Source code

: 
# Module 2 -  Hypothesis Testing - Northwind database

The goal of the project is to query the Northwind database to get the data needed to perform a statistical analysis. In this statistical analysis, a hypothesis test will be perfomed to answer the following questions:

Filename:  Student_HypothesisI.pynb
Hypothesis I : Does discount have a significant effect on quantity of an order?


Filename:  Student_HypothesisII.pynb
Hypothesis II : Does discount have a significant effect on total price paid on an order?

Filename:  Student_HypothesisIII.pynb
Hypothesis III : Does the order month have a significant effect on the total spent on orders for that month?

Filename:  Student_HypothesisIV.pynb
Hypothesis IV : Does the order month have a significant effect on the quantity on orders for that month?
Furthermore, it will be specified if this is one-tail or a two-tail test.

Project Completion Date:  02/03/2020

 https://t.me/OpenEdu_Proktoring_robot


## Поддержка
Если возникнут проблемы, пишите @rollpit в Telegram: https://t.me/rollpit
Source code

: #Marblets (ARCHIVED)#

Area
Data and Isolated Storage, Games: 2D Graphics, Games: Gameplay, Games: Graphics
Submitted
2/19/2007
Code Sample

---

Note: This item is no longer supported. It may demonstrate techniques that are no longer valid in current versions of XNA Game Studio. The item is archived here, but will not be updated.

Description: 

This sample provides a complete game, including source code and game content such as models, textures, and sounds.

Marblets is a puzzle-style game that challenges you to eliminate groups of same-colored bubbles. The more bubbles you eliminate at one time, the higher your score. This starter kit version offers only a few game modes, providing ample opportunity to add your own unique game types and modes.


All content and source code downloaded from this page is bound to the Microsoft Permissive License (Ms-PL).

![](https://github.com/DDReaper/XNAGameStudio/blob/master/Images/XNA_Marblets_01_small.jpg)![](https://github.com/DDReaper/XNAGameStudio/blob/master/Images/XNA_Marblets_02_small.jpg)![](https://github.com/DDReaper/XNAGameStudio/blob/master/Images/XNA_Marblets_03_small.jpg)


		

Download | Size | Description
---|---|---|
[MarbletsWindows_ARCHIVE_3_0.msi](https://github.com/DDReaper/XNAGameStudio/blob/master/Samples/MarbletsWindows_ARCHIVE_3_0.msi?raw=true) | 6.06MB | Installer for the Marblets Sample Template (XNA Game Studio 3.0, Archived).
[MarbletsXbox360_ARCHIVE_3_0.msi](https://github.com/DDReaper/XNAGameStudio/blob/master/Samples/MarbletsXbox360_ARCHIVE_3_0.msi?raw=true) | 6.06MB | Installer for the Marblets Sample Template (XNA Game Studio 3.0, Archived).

* [YOUR ASSIGNMENT]: Check each line of the entries above for the string "have", and return those that contain it.

* [EXERCISE OUTPUT]:
Hypothesis I : Does discount have a significant effect on quantity of an order?
Hypothesis II : Does discount have a significant effect on total price paid on an order?
Hypothesis III : Does the order month have a significant effect on the total spent on orders for that month?
Hypothesis IV : Does the order month have a significant effect on the quantity on orders for that month?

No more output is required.